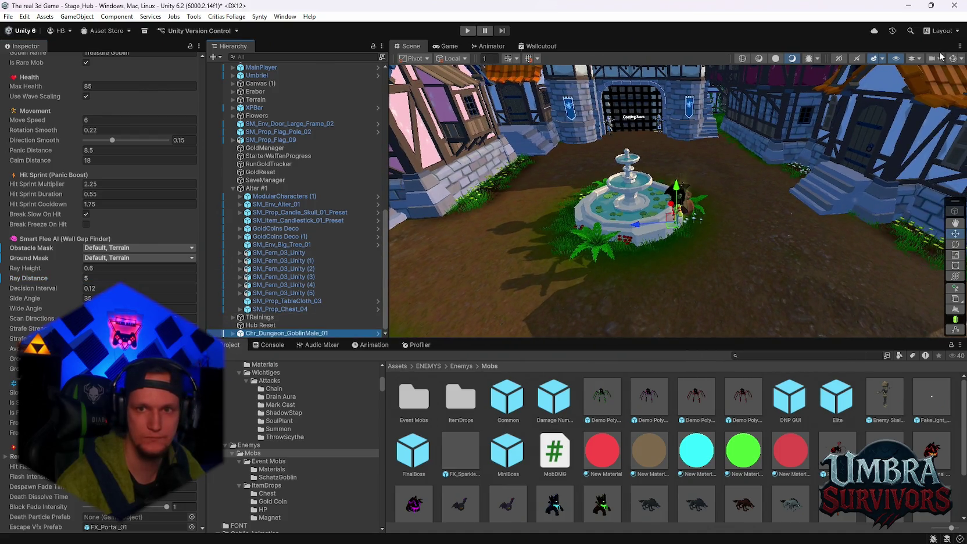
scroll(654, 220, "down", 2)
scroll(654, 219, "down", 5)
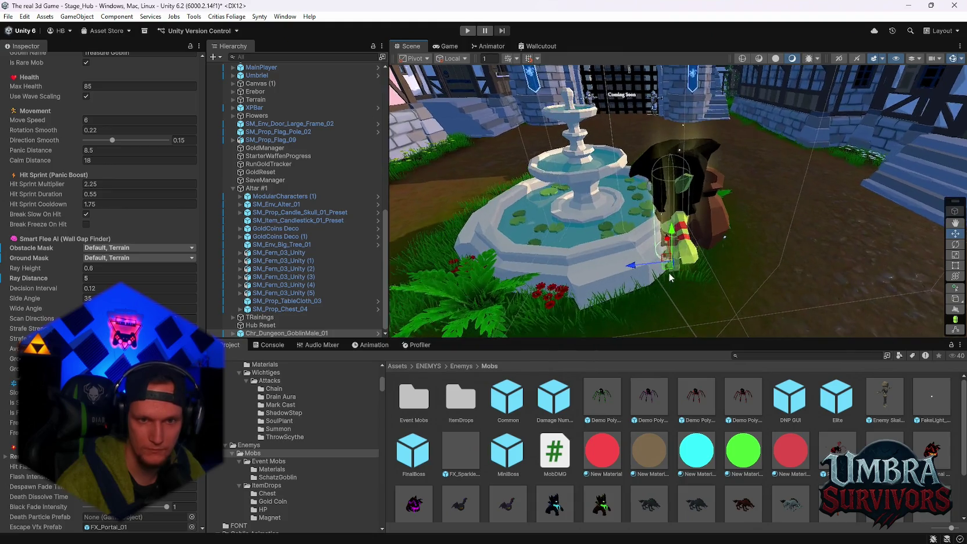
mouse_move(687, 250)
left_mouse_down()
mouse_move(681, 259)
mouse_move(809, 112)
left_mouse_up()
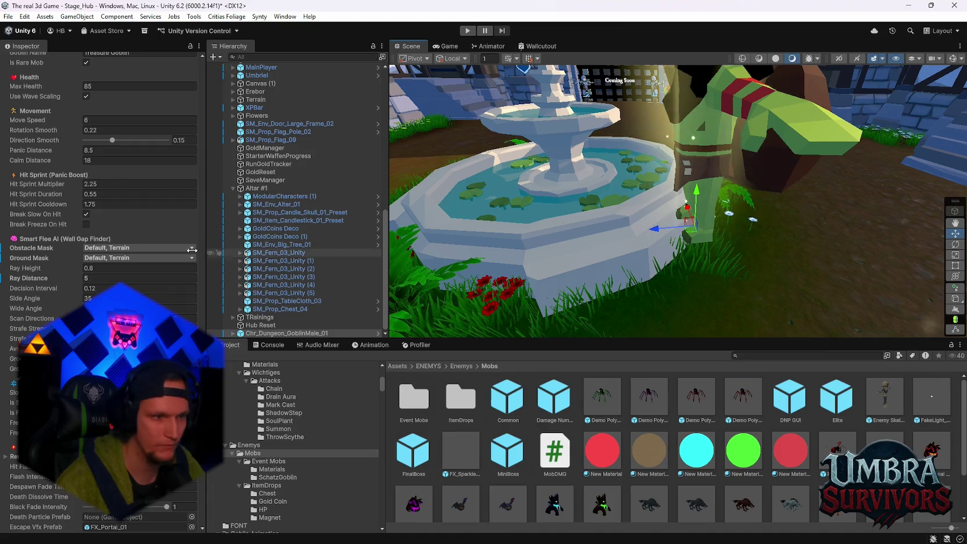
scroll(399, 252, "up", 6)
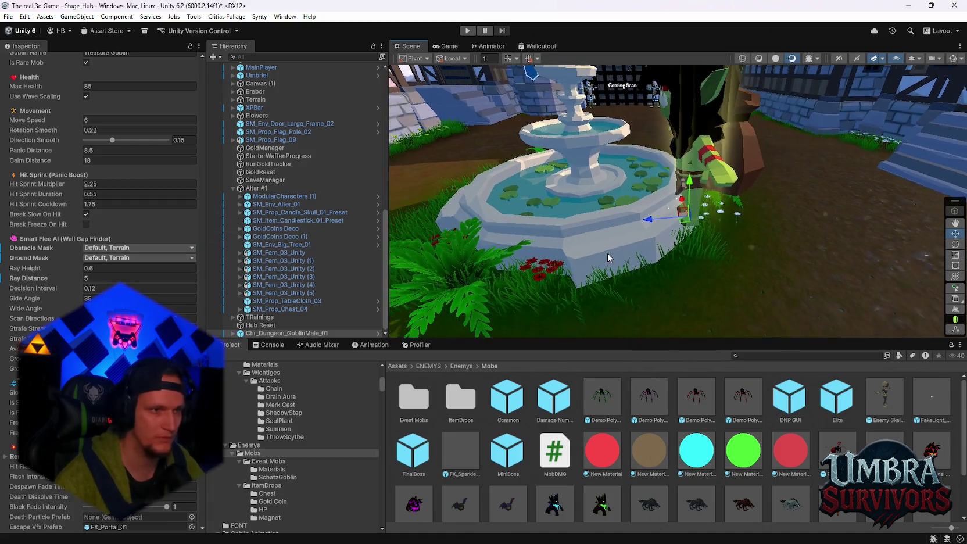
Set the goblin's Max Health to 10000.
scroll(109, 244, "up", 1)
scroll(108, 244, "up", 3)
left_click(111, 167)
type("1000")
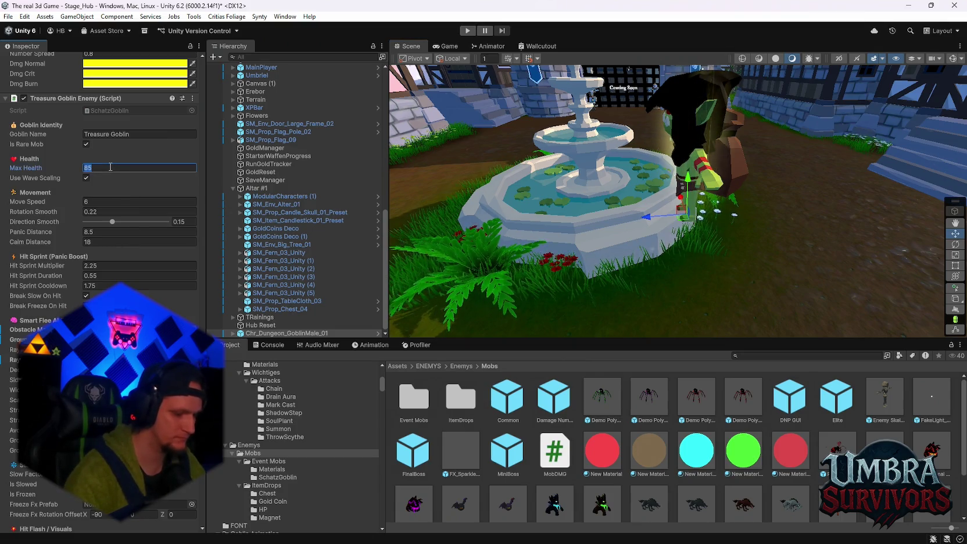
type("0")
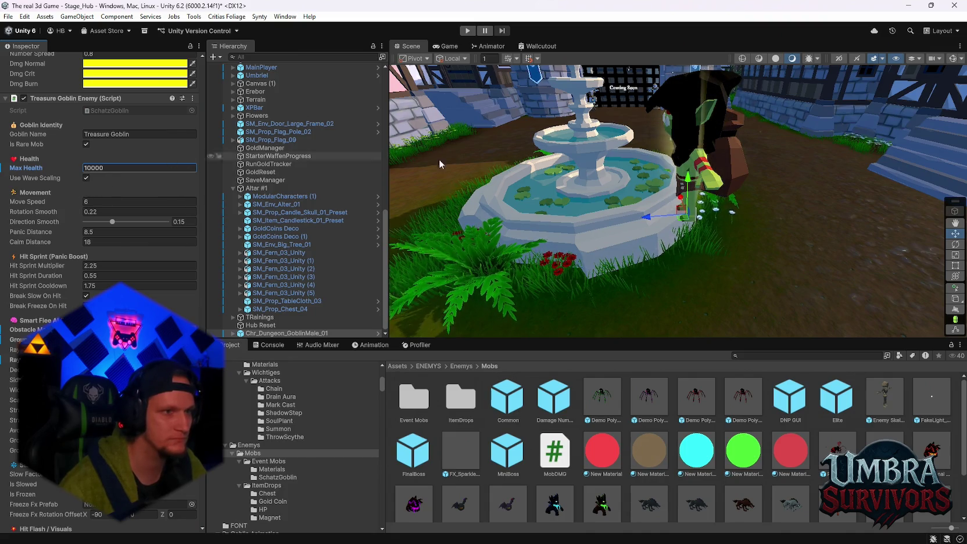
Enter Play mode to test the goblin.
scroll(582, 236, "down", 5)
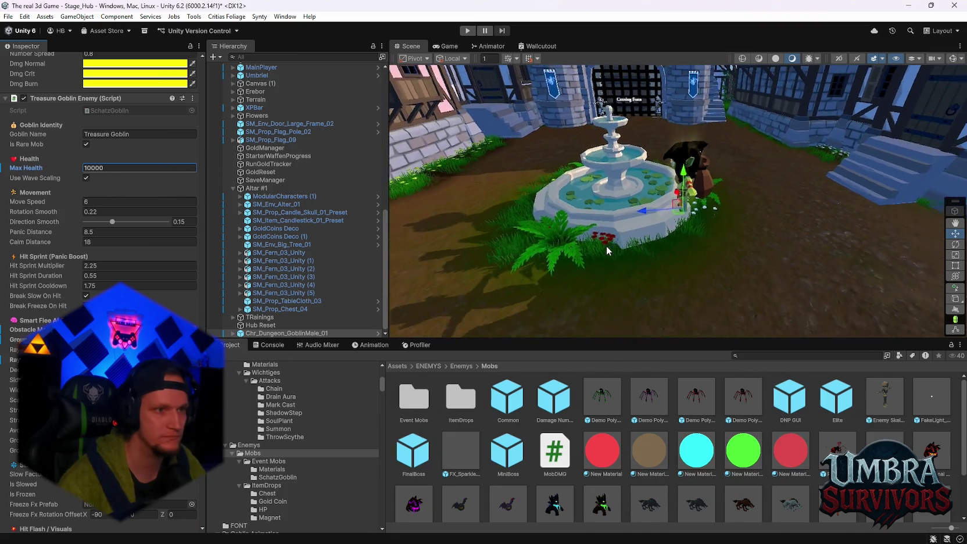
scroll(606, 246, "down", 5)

● **EXERCISE**: State the number of lines in the data that contain the word "scroll", offering no other text.

● **OUTPUT OF THE TASK**: 7